## INSTRUCTIONS TO FOLLOW
Put each line of the listing into a JSON list of strings, one string per line, with blank lines left out.

## Records from a data source
+ + + + +

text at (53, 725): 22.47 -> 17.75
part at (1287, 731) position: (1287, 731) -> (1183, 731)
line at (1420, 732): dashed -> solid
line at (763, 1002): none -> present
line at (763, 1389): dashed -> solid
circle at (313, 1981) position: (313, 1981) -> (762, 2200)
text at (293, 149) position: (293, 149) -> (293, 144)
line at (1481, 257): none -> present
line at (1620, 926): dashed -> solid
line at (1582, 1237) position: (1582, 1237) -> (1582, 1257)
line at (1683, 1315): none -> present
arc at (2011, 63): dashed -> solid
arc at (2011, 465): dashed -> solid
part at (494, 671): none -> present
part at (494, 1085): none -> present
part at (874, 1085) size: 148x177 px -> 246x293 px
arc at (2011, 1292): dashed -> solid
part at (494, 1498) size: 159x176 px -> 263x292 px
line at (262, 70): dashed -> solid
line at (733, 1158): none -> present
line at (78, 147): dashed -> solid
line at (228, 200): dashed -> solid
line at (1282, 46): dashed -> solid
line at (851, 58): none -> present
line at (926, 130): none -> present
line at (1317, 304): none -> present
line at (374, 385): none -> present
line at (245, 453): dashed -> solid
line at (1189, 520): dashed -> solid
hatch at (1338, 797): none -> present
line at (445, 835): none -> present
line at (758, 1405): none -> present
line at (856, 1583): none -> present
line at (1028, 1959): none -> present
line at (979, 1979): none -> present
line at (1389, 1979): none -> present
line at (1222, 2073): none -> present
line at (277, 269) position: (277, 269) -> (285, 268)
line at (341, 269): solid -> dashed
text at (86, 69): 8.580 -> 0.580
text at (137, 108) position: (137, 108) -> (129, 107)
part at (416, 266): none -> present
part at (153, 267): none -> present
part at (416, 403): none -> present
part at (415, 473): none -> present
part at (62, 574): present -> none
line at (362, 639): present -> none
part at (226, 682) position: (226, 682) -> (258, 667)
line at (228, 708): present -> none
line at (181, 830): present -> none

+ + + + +

## SOLUTION TO THIS EXERCISE
[
  "text at (53, 725): 22.47 -> 17.75",
  "part at (1287, 731) position: (1287, 731) -> (1183, 731)",
  "line at (1420, 732): dashed -> solid",
  "line at (763, 1002): none -> present",
  "line at (763, 1389): dashed -> solid",
  "circle at (313, 1981) position: (313, 1981) -> (762, 2200)",
  "text at (293, 149) position: (293, 149) -> (293, 144)",
  "line at (1481, 257): none -> present",
  "line at (1620, 926): dashed -> solid",
  "line at (1582, 1237) position: (1582, 1237) -> (1582, 1257)",
  "line at (1683, 1315): none -> present",
  "arc at (2011, 63): dashed -> solid",
  "arc at (2011, 465): dashed -> solid",
  "part at (494, 671): none -> present",
  "part at (494, 1085): none -> present",
  "part at (874, 1085) size: 148x177 px -> 246x293 px",
  "arc at (2011, 1292): dashed -> solid",
  "part at (494, 1498) size: 159x176 px -> 263x292 px",
  "line at (262, 70): dashed -> solid",
  "line at (733, 1158): none -> present",
  "line at (78, 147): dashed -> solid",
  "line at (228, 200): dashed -> solid",
  "line at (1282, 46): dashed -> solid",
  "line at (851, 58): none -> present",
  "line at (926, 130): none -> present",
  "line at (1317, 304): none -> present",
  "line at (374, 385): none -> present",
  "line at (245, 453): dashed -> solid",
  "line at (1189, 520): dashed -> solid",
  "hatch at (1338, 797): none -> present",
  "line at (445, 835): none -> present",
  "line at (758, 1405): none -> present",
  "line at (856, 1583): none -> present",
  "line at (1028, 1959): none -> present",
  "line at (979, 1979): none -> present",
  "line at (1389, 1979): none -> present",
  "line at (1222, 2073): none -> present",
  "line at (277, 269) position: (277, 269) -> (285, 268)",
  "line at (341, 269): solid -> dashed",
  "text at (86, 69): 8.580 -> 0.580",
  "text at (137, 108) position: (137, 108) -> (129, 107)",
  "part at (416, 266): none -> present",
  "part at (153, 267): none -> present",
  "part at (416, 403): none -> present",
  "part at (415, 473): none -> present",
  "part at (62, 574): present -> none",
  "line at (362, 639): present -> none",
  "part at (226, 682) position: (226, 682) -> (258, 667)",
  "line at (228, 708): present -> none",
  "line at (181, 830): present -> none"
]